Let go of the notion that regions are for increasing resilience. Stop thinking every app needs its own discrete database. Your data probably doesn’t need to all be in the same place even within a single service. You actually still can access, protect and operationalize your data even if you distribute it, and there are a litany of services that will make this easier than ever for you. Push data and services closer to your customers for them. You’ll be more resilient, more innovative, and more pleasing to your customers.

Being Efficient

AWS growing 10% despite leaning hard into customers optimizing their spend is the ultimate flex (and yes, AWS really did lean hard into this last year). They worked fearlessly in 2023 to help their customers spend less with them and still grew. Perhaps this puts a dent in the narrative that Peak AWS has come and gone. Know your business, question assumptions, and invest in efficiencies. In particular, look for opportunities to re-baseline on primitives and services that did not yet exist when you built what you currently have.

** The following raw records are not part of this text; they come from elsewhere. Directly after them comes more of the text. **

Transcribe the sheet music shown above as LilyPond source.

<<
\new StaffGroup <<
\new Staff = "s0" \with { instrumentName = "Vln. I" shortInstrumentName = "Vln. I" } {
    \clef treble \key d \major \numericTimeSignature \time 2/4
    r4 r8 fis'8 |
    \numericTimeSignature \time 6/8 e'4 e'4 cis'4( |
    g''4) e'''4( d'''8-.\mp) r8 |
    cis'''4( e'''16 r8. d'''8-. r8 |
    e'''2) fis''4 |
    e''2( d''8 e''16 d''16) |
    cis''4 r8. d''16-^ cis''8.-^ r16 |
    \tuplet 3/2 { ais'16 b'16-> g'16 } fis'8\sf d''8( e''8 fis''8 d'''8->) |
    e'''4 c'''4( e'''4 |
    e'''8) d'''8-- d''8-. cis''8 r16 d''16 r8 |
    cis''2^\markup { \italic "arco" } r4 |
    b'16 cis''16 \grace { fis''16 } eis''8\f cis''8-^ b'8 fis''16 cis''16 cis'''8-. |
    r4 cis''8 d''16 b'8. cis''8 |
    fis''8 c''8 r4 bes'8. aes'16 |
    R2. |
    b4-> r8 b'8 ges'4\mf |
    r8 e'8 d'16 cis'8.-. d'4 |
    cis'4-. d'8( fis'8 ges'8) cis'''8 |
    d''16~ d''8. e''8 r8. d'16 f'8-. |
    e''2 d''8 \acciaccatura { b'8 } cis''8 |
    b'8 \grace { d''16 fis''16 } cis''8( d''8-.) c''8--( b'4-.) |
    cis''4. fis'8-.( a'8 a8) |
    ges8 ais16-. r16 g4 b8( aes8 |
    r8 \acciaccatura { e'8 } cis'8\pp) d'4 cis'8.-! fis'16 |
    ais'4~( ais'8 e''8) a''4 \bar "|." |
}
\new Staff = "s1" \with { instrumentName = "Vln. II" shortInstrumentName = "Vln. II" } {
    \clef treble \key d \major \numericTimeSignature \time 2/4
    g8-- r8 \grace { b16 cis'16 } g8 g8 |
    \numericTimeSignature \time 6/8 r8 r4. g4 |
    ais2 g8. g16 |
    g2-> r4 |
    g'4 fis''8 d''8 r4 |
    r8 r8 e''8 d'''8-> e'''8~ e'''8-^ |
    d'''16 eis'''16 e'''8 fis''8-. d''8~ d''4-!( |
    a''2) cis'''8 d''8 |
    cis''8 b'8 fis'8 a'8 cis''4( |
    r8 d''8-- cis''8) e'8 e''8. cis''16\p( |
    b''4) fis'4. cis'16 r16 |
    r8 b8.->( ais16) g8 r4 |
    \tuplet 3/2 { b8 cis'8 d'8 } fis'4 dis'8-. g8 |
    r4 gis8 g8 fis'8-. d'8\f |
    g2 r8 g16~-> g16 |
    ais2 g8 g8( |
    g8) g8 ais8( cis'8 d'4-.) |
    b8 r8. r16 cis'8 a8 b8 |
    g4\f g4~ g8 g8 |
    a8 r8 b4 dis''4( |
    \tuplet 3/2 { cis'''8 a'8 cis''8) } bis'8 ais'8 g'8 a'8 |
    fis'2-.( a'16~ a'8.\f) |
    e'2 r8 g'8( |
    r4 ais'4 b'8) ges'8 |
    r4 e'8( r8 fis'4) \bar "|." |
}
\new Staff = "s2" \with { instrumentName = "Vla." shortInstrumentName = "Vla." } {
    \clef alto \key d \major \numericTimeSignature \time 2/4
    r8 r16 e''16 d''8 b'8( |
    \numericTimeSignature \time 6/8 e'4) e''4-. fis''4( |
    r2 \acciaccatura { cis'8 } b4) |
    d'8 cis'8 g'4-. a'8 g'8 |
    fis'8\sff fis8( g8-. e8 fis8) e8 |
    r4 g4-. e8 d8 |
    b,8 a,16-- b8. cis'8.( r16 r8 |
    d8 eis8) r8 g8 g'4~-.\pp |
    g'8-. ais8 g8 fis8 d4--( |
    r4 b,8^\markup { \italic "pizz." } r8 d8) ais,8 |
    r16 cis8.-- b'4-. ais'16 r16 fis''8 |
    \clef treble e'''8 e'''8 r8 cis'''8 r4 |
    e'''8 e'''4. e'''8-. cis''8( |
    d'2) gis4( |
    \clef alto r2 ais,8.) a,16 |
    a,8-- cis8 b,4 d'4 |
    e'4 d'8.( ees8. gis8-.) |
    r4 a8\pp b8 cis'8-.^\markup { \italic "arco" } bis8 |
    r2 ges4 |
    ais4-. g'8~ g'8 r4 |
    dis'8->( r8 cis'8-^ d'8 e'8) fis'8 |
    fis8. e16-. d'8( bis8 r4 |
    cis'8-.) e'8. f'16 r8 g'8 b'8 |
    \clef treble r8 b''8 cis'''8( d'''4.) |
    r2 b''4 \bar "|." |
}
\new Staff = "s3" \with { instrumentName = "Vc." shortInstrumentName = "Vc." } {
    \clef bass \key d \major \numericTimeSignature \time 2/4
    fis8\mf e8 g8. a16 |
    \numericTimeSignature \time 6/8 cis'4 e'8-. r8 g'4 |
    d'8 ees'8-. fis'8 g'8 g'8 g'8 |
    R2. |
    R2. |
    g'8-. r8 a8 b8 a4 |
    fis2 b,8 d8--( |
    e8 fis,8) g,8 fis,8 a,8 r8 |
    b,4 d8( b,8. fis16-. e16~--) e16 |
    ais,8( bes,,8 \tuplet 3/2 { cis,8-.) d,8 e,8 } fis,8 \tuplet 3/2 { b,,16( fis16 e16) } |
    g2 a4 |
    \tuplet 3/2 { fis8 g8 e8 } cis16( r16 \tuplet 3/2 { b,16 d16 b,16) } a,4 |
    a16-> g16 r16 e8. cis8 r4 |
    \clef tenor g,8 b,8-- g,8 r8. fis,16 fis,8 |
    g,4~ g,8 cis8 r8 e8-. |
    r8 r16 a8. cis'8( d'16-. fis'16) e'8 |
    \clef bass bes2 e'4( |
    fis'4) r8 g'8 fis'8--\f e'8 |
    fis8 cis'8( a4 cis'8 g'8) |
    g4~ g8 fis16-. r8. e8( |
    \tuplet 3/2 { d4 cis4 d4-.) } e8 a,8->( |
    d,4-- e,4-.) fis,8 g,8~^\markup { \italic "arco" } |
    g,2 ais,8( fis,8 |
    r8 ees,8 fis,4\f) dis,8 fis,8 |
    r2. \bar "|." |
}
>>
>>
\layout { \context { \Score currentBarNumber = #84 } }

Cloud-native is an elusive pot of gold worthy of pursuit. There is no destination, but rather a journey to learn and reinvent. Experiment often in the name of efficiency. Never treat an infrastructure problem as solved—it is merely temporarily improved. Constantly revisit architectural patterns and always question assumptions.

Being All In on GenAI

Amazon dedicated over 15% of the shareholder letter to the potential of GenAI. As Andy astutely observes, while AWS is working hard on creating new primitives and services for GenAI, the real innovation is going to come from customers. Normally, seismic shifts in technology take decades to unfold. Not so long ago, early adopters of smartphones were accused of being nerds who didn’t properly value battery life and signal strength.

GenAI won’t take decades to unfold. It is universally available and inherently accessible. This shouldn’t be a surprise. After all, GenAI works like us, and we’ve been interacting with humans for millennia. It is effectively a REST API to control an army of compliant, inexpensive, and imminently capable humans. Why wouldn’t that change everything?

AWS is taking a lot of heat for being late to the party, but this is a shallow take. AWS took a different route, recognizing that it would never develop a superior or easier to use model. Instead, they positioned themselves as a platform for building AI solutions, with a model-agnostic interface and an incredible set of tools to build, refine, and operationalize GenAI ideas. No one has this breadth of capability. Outside of edge cases, there is little reason to build a GenAI solution anywhere but AWS.

Amazon’s success is not just about technology, timing, and market fit—it’s been about mindset. By embracing a culture of building primitives, staying close to customers, relentlessly pursuing efficiency, and boldly exploring transformative technologies like GenAI, they have positioned themselves for sustainable growth and innovation. There are many lessons we can learn and apply together with our customers.